Maybe your service generates outputs for a typical customer in 100 msec, but your largest and most important customers have much more data and are an order of magnitude slower to process. Those big customers are all in the tail of your latency distribution, and you're now constantly timing out and failing their requests!
A service can be characterized by whether response times are independent of request content. Key-value lookups against Memcache or DynamoDB may meet this criteria. For these services, using a measured latency distribution for setting timeouts makes sense. We don't need to worry about consistently failing requests for specific large customers.
Another approach is simply being super conservative with timeouts. Pick a threshold that drastically exceeds even the worst case. For example, if invoice generation ranges from 100 to 1000 msec, a timeout of 5000 msec might be pretty safe. Fast services make it easier to have conservative timeouts while still having time to retry within an overall deadline.
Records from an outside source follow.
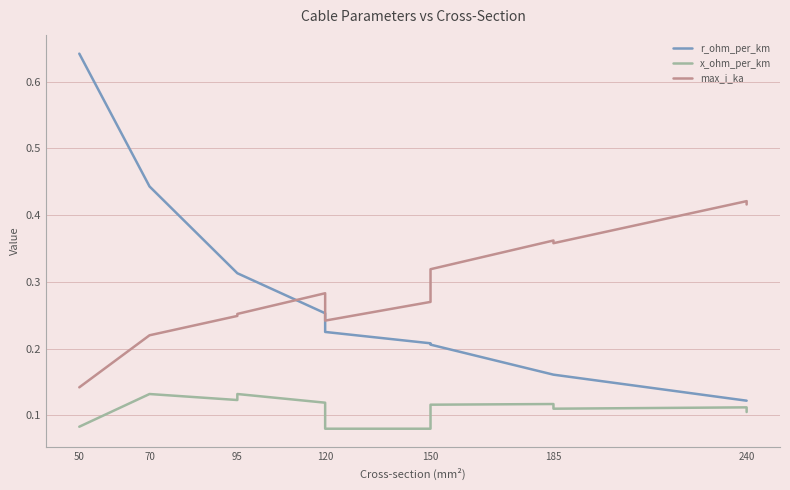

Between 95 and 185, which series saw the biggest shift?

r_ohm_per_km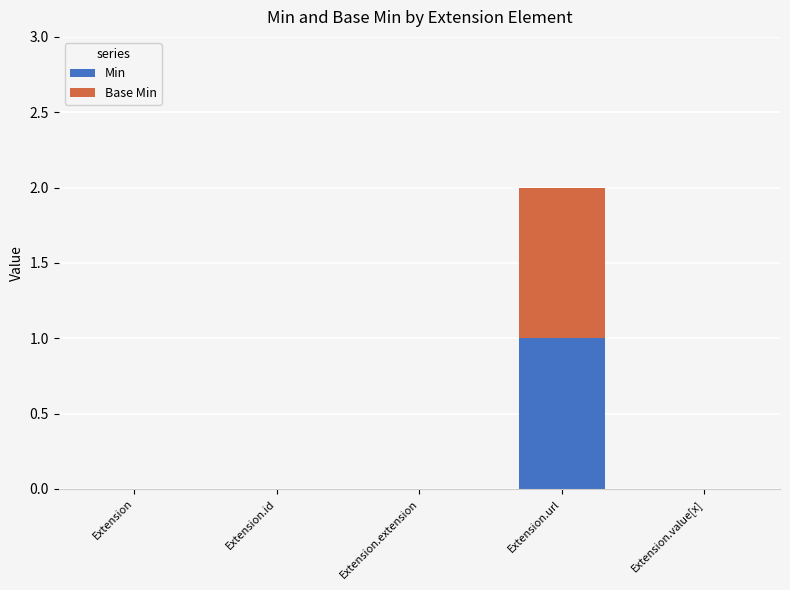

Are the bars horizontal?

No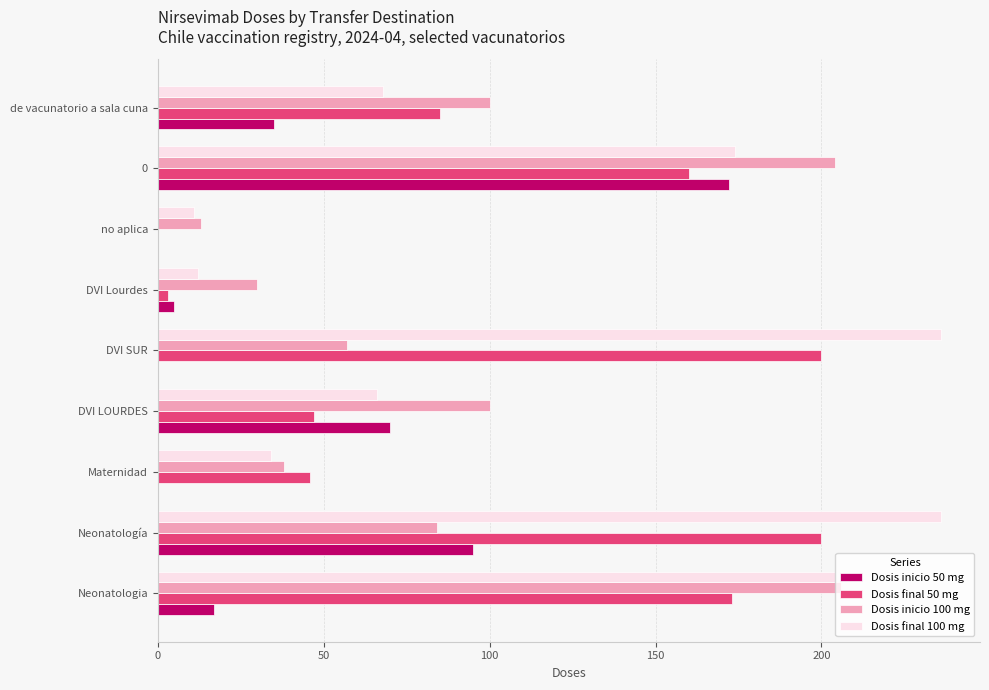

What is the maximum value for Dosis inicio 50 mg?

172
Predictable response times help. As mentioned before, this may not be achievable if the amount of work varies by request. For other cases, techniques like load shedding can keep queues and latency from spiralling out of control.
Finally, I want to mention the Hedged Requests idea from Jeff Dean's Tail at Scale paper. Instead of timing out, you make a second request against a different service instance and wait for whichever response comes first. This technique could even be applied in some cases where response time varies by request content.